### PROBLEM TO SOLVE
Would you please transcribe, exactly as written, the lines of the entries below starting at the one that holds "Madre de Marileidy" and ending at the one that holds "Vegan en dierproefvrij", both included?

### INPUT
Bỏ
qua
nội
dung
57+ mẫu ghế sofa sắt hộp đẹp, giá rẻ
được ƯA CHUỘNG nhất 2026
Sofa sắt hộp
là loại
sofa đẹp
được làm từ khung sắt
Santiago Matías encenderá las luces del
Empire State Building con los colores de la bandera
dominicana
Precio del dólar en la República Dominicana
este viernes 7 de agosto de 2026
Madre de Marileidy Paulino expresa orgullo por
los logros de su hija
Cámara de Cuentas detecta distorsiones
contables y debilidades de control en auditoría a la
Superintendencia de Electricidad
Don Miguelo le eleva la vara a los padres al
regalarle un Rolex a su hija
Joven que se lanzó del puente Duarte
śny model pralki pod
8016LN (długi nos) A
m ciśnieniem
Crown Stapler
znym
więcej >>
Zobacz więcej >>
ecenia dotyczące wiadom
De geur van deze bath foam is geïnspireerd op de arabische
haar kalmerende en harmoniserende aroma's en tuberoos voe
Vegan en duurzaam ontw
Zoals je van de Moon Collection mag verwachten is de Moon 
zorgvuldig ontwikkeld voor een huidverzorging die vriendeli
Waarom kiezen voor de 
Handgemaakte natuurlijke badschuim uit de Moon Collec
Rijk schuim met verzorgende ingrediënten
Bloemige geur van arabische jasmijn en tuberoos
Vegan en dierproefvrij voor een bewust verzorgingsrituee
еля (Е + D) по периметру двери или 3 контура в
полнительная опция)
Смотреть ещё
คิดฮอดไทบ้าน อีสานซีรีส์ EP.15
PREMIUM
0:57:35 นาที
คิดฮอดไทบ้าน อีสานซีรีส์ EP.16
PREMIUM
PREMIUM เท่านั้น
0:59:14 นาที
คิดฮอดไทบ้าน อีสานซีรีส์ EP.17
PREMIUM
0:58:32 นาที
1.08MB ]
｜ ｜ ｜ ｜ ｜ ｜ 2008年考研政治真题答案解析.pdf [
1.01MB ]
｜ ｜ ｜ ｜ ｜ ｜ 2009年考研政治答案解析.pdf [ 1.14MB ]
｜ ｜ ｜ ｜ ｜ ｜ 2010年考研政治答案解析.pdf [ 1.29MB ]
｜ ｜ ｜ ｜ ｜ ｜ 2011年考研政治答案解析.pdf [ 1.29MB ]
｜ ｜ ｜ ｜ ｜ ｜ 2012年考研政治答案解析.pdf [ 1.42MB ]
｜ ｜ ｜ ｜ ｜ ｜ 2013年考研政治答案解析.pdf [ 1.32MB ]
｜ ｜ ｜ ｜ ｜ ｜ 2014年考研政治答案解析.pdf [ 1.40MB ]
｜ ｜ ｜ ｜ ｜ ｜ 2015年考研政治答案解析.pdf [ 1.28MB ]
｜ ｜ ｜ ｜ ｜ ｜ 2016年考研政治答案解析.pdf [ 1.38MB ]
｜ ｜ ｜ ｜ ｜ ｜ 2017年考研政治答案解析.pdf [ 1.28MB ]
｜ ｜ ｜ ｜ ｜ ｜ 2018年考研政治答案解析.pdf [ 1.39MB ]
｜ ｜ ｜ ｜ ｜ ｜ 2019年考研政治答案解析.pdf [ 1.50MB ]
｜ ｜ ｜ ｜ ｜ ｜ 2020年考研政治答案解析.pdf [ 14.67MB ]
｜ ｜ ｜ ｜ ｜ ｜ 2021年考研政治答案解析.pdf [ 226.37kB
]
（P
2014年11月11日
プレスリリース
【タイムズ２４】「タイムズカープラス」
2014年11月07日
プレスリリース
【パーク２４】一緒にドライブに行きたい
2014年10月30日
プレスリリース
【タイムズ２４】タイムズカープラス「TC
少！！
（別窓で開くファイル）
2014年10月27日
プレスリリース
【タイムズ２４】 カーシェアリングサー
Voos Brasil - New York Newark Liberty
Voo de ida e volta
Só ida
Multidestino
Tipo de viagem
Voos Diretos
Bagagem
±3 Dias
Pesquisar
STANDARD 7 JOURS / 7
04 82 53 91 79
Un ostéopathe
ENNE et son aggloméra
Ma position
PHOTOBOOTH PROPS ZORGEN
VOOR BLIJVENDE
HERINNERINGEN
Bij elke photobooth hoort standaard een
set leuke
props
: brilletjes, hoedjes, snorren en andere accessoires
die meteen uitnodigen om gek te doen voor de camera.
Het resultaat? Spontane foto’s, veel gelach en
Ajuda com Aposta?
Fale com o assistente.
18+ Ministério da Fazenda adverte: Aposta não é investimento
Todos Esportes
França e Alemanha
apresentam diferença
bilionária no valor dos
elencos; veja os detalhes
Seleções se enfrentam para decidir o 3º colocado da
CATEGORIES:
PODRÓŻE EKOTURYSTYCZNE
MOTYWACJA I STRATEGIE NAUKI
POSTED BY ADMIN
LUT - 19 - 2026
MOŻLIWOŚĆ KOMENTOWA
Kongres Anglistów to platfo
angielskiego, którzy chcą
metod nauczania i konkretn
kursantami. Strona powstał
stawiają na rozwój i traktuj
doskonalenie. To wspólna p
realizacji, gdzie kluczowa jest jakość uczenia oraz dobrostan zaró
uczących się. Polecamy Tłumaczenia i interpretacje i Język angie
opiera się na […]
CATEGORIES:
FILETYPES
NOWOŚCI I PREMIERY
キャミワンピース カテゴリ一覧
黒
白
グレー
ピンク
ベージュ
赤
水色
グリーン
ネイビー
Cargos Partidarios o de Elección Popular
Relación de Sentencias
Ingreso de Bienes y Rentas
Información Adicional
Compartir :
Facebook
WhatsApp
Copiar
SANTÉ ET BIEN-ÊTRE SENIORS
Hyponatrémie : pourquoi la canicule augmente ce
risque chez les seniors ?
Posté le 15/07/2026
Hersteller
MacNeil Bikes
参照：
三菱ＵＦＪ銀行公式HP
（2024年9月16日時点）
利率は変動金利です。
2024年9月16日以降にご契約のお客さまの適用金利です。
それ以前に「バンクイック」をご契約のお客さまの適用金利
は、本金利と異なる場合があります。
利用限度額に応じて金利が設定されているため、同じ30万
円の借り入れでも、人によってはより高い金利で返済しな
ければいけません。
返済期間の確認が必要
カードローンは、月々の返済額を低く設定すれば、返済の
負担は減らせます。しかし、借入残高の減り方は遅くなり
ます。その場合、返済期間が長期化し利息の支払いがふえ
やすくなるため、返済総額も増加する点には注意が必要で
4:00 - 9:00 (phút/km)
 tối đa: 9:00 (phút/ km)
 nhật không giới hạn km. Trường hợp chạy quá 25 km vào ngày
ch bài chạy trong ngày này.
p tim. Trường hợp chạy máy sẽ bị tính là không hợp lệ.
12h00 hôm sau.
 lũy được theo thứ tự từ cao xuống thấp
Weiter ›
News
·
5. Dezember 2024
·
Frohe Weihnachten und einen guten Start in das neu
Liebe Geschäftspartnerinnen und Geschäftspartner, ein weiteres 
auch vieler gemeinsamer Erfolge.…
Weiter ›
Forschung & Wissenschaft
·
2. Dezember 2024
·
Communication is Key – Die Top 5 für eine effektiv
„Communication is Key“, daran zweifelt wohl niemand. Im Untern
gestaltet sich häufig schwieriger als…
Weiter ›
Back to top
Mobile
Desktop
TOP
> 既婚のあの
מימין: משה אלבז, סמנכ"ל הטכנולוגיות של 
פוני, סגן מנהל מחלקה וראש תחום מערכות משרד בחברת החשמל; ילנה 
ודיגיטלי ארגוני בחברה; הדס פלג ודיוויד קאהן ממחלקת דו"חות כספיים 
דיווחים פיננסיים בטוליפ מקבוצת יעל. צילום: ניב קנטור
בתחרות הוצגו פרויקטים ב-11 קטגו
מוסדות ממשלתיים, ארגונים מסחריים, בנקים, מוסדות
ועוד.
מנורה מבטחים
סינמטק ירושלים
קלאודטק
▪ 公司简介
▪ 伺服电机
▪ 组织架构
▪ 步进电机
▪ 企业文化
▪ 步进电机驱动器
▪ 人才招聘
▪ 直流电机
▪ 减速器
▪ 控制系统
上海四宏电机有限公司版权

### RESPONSE AREA
Madre de Marileidy Paulino expresa orgullo por
los logros de su hija
Cámara de Cuentas detecta distorsiones
contables y debilidades de control en auditoría a la
Superintendencia de Electricidad
Don Miguelo le eleva la vara a los padres al
regalarle un Rolex a su hija
Joven que se lanzó del puente Duarte
śny model pralki pod
8016LN (długi nos) A
m ciśnieniem
Crown Stapler
znym
więcej >>
Zobacz więcej >>
ecenia dotyczące wiadom
De geur van deze bath foam is geïnspireerd op de arabische
haar kalmerende en harmoniserende aroma's en tuberoos voe
Vegan en duurzaam ontw
Zoals je van de Moon Collection mag verwachten is de Moon 
zorgvuldig ontwikkeld voor een huidverzorging die vriendeli
Waarom kiezen voor de 
Handgemaakte natuurlijke badschuim uit de Moon Collec
Rijk schuim met verzorgende ingrediënten
Bloemige geur van arabische jasmijn en tuberoos
Vegan en dierproefvrij voor een bewust verzorgingsrituee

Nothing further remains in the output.